If the premise sounds rebellious and anti-authoritarian, that’s because it is. In an interview, author Sam Youd (whose pen name was John Christopher) suggested that the series appeals to pubescent readers precisely because they themselves view the world suspiciously.

I think the successful children’s books are those which appeal to something at a deeper level which the child doesn’t really quite work out. Now in The White Mountains, the whole thing is that at puberty people are brainwashed. The whole future of mankind rests in the hands of the young, the age group for which I’m writing. I think that kids at that age – around 12 or 13 – probably do look at the adults around them resentfully and think of them as hidebound and prejudiced. It’s important for children to have stories which put them in the driving seat.

The series is a collection of four books: When the Tripods Came (prequel — 1988), The White Mountains (1967), The City of Gold and Lead (1967), and The Pool of Fire (1968). Readers may want to start with the prequel since it lays the groundwork for the original series.

Covers of the White Mountains
Covers from different editions of The White Mountains

Individuality and free will are strong themes throughout the books. The capped adults have lost all traces of the personality traits that made them unique human beings. Their behavior is flat and tempered, something that terrifies the freethinking narrators of the books.

The Head Man droned on. He was thin and anxious, white-faced and white-haired (what there was of it), due for retirement at the end of the school year. I wondered about being like him, too — just about able to cope under normal conditions, without things like Tripping to contend with.

What I was suddenly aware of was the importance of their being whatever each of them was — cocky and contemptuous, or bothered and beaten — as long as it was something they’d come to in their own way: the importance of being human, in fact. The peace and harmony Uncle Ian and the others claimed to be handing out in fact was death, because without being yourself, an individual, you weren’t really alive.

Readers discover later in the series that the tripods are piloted by aliens who live in dome-covered cites. Soon after arriving on Earth and enslaving everyone, the alien species returned the human race to a preindustrial way of living — one entirely devoid of modern technology. The holdouts living in the mountains make plans to destroy the tripods and free the human race.

There are viewing points where one can look out from the side of the mountain. Sometimes I go to one of these and stare down into the green sunlit valley far below. I can see villages, tiny fields, roads, the pinhead specks of cattle. Life looks warm there, and easy compared with the harshness of rock and ice by which we are surrounded.
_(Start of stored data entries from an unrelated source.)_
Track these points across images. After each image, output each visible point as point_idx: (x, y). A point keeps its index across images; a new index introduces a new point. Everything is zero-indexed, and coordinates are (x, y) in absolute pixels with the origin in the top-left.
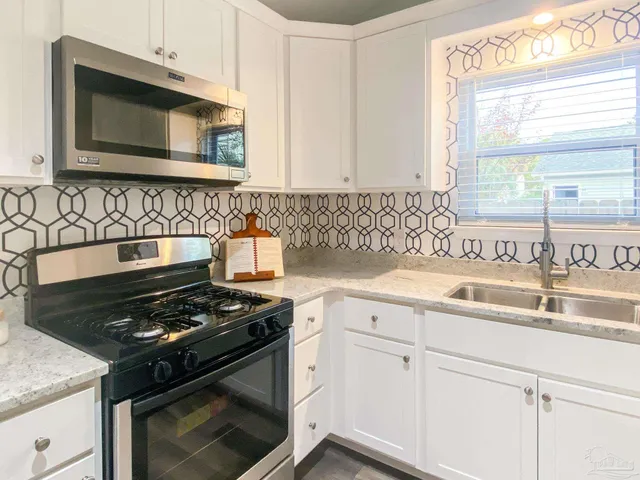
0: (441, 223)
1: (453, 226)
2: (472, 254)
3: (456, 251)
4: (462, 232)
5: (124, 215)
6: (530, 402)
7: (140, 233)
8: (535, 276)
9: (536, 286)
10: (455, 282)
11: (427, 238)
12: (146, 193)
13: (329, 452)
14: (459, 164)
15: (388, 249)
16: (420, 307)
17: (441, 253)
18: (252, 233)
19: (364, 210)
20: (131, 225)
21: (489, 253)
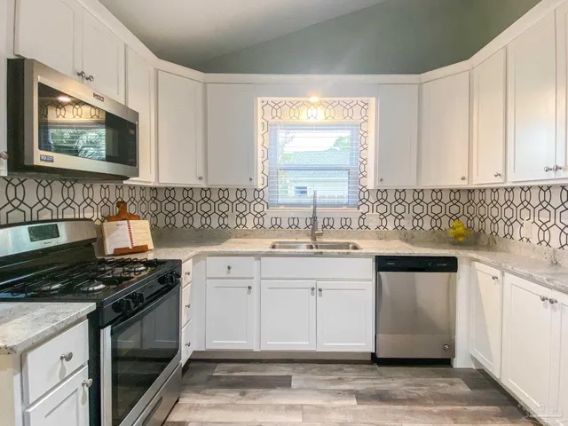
0: (259, 208)
1: (265, 210)
2: (276, 226)
3: (267, 224)
4: (271, 213)
5: (22, 202)
6: (313, 295)
7: (35, 218)
8: (308, 235)
9: (309, 240)
10: (270, 242)
11: (250, 217)
12: (39, 183)
13: (192, 365)
14: (269, 173)
15: (224, 226)
16: (258, 256)
17: (259, 226)
18: (124, 217)
19: (206, 200)
20: (28, 211)
21: (284, 225)
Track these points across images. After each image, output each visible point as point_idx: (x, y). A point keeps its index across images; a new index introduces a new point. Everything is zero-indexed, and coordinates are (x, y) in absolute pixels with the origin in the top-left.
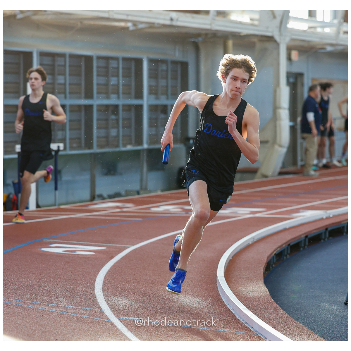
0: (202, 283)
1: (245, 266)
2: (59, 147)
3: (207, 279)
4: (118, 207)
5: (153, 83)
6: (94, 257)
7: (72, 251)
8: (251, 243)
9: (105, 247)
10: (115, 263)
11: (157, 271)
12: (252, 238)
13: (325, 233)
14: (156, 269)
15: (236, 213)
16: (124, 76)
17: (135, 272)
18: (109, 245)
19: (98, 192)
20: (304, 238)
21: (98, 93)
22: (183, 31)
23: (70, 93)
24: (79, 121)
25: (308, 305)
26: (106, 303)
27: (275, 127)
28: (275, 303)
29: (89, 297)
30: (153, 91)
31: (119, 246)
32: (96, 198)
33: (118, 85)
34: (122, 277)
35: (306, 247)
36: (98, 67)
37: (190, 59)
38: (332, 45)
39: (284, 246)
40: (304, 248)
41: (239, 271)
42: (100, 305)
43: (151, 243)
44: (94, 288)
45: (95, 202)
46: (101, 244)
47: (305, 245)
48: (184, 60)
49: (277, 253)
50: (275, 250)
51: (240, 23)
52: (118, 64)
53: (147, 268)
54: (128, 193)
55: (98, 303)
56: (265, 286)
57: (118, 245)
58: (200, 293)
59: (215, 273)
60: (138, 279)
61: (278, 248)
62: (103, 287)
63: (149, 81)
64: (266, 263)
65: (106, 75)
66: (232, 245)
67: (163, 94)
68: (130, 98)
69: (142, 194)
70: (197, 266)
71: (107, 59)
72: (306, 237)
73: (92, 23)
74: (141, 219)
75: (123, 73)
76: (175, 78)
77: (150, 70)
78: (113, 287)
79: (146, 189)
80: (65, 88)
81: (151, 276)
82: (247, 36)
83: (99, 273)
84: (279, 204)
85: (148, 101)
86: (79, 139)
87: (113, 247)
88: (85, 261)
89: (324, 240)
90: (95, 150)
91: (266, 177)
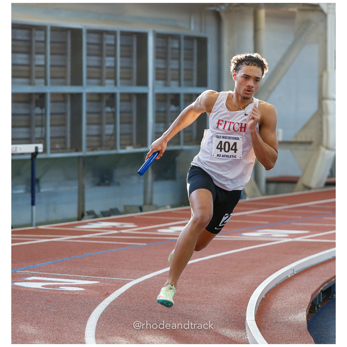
2: (36, 148)
4: (114, 228)
6: (83, 294)
7: (54, 286)
8: (289, 276)
9: (98, 281)
10: (111, 303)
12: (291, 269)
15: (269, 236)
16: (121, 56)
18: (103, 278)
19: (87, 208)
21: (88, 78)
23: (52, 78)
24: (64, 114)
27: (321, 123)
30: (161, 75)
32: (85, 217)
33: (115, 68)
36: (88, 44)
37: (210, 35)
39: (333, 280)
43: (158, 275)
44: (84, 335)
45: (83, 221)
46: (93, 277)
48: (202, 35)
49: (323, 290)
50: (321, 286)
52: (115, 40)
54: (127, 210)
56: (309, 333)
59: (243, 316)
61: (326, 283)
62: (96, 335)
63: (155, 63)
64: (310, 303)
65: (100, 55)
66: (265, 279)
67: (173, 79)
68: (131, 85)
69: (146, 211)
71: (101, 33)
74: (145, 244)
75: (122, 51)
76: (189, 59)
77: (157, 48)
79: (151, 204)
80: (45, 72)
83: (91, 316)
84: (327, 225)
85: (154, 89)
86: (64, 137)
87: (109, 280)
88: (72, 299)
90: (85, 152)
91: (309, 188)
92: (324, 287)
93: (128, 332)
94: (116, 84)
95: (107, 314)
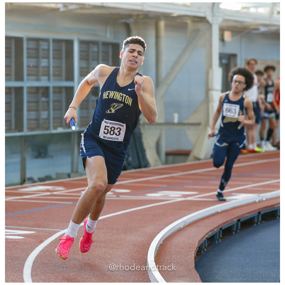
1: (176, 251)
4: (48, 191)
5: (84, 65)
6: (23, 241)
8: (182, 227)
9: (34, 231)
10: (44, 248)
12: (183, 222)
13: (258, 216)
15: (167, 196)
16: (54, 58)
18: (39, 229)
19: (28, 175)
20: (236, 222)
21: (28, 75)
22: (113, 11)
24: (10, 103)
27: (208, 109)
30: (84, 73)
31: (48, 230)
32: (27, 181)
33: (48, 67)
35: (238, 231)
36: (28, 49)
38: (265, 25)
39: (216, 230)
40: (236, 232)
41: (169, 255)
43: (81, 227)
44: (23, 273)
45: (25, 185)
46: (30, 228)
47: (237, 229)
48: (116, 41)
49: (208, 238)
50: (206, 235)
52: (49, 45)
54: (59, 176)
56: (196, 271)
58: (130, 278)
59: (145, 257)
60: (68, 263)
61: (210, 232)
62: (32, 272)
63: (79, 63)
64: (197, 247)
65: (37, 57)
66: (163, 229)
68: (61, 80)
69: (73, 177)
70: (127, 250)
71: (37, 40)
72: (239, 220)
74: (71, 203)
75: (54, 54)
76: (106, 60)
77: (81, 51)
78: (42, 272)
79: (77, 172)
82: (180, 17)
83: (28, 258)
84: (212, 187)
87: (43, 231)
88: (14, 245)
89: (257, 223)
90: (26, 132)
91: (199, 159)
92: (208, 236)
93: (56, 270)
94: (49, 80)
95: (40, 257)
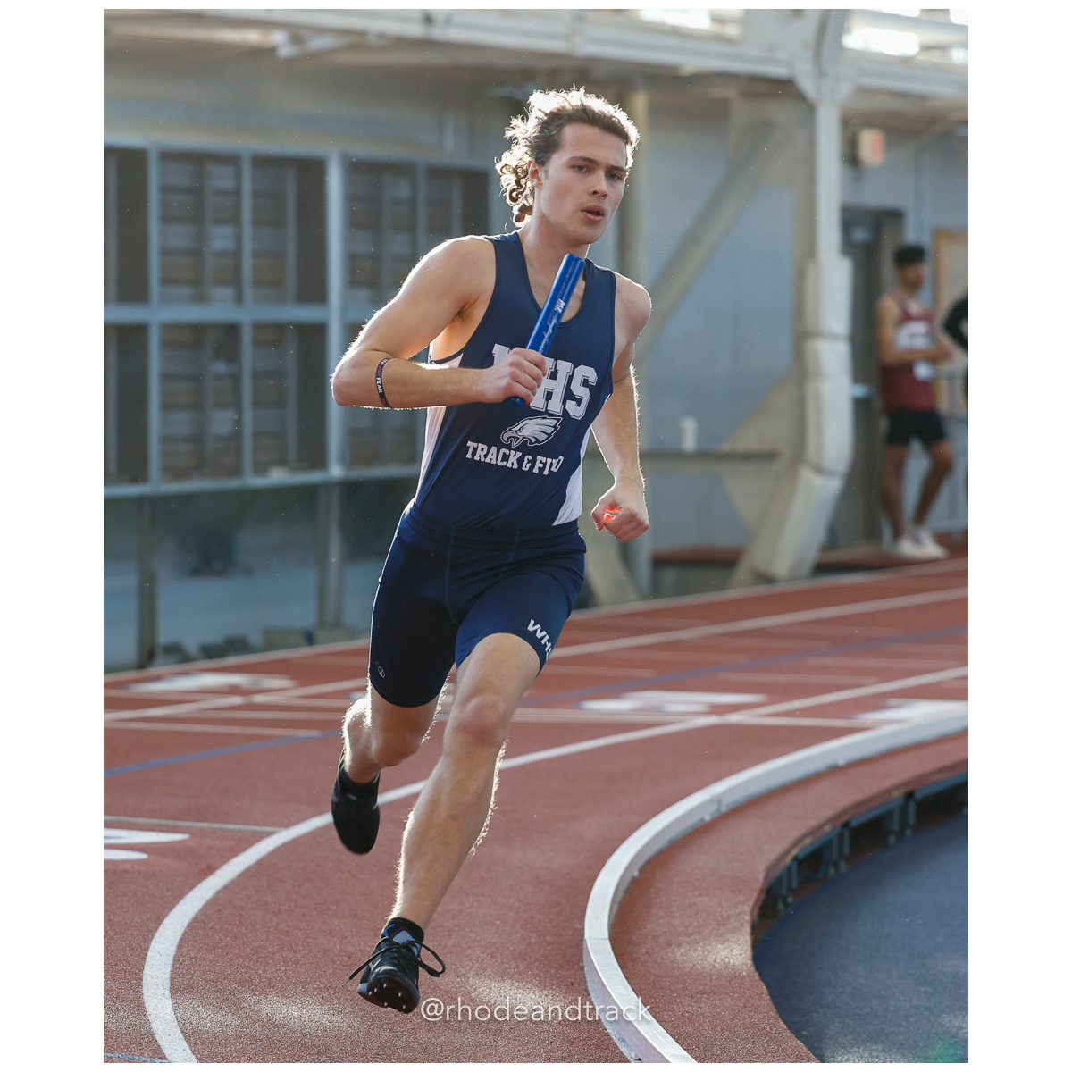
0: (530, 963)
1: (687, 902)
3: (549, 948)
4: (234, 690)
5: (364, 247)
6: (144, 868)
8: (708, 818)
9: (184, 832)
10: (219, 892)
11: (368, 920)
12: (712, 800)
14: (365, 913)
15: (657, 709)
16: (256, 222)
17: (290, 923)
18: (200, 825)
19: (165, 636)
20: (901, 801)
21: (166, 281)
22: (470, 59)
25: (912, 1043)
26: (181, 1035)
27: (801, 403)
28: (789, 1034)
29: (122, 1013)
30: (364, 275)
31: (234, 830)
32: (160, 658)
33: (237, 254)
34: (244, 943)
35: (908, 833)
36: (165, 189)
39: (827, 828)
40: (900, 835)
41: (663, 918)
42: (160, 1043)
44: (141, 979)
45: (153, 671)
46: (171, 823)
47: (904, 826)
48: (474, 163)
49: (802, 855)
50: (794, 845)
51: (676, 32)
52: (238, 178)
53: (334, 907)
54: (273, 639)
55: (153, 1035)
56: (756, 974)
57: (231, 827)
59: (577, 926)
60: (301, 948)
61: (807, 835)
62: (172, 979)
63: (348, 240)
64: (762, 891)
65: (196, 218)
66: (640, 825)
67: (395, 285)
68: (280, 300)
69: (324, 642)
70: (512, 900)
71: (198, 160)
72: (909, 796)
73: (145, 31)
74: (315, 733)
75: (256, 209)
76: (440, 228)
77: (351, 199)
78: (210, 976)
79: (338, 624)
81: (346, 937)
82: (701, 78)
83: (161, 928)
84: (814, 679)
85: (344, 310)
87: (214, 831)
90: (157, 484)
91: (768, 579)
92: (802, 850)
93: (260, 972)
94: (239, 298)
95: (204, 924)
But I do not envy the valley people their ease.

For it is not quite true to say that we have no luxuries. We have two: freedom, and hope. We live among men whose minds are their own, who do not accept the dominion of the Tripods and who, having endured in patience for long enough, are even now preparing to carry the war to the enemy.

It’s worth noting that the series has been rightfully criticised for its notable absence of female characters as well as some subtle racist references. As one Slate editor put it, “to have found that one of my favorite childhood books was sexist in this casual, negligent way was alarming.” But for parents and readers who can look past these shortcomings, The Tripods series provides nail-biting entertainment. This is science fiction at its best.

The Star Wars and Star Trek franchises get all the publicity, but readers willing to dig a little deeper will discover a treasure trove of wonderful science fiction literature for kids and young adults. First published nearly 50 years ago, The Tripods series has stood the test of time. It remains one of the very best introductions to the world of young adult science fiction literature. Complement with Hoot by Carl Hiaasen, a novel for young adults about middle school students standing up for what they believe in.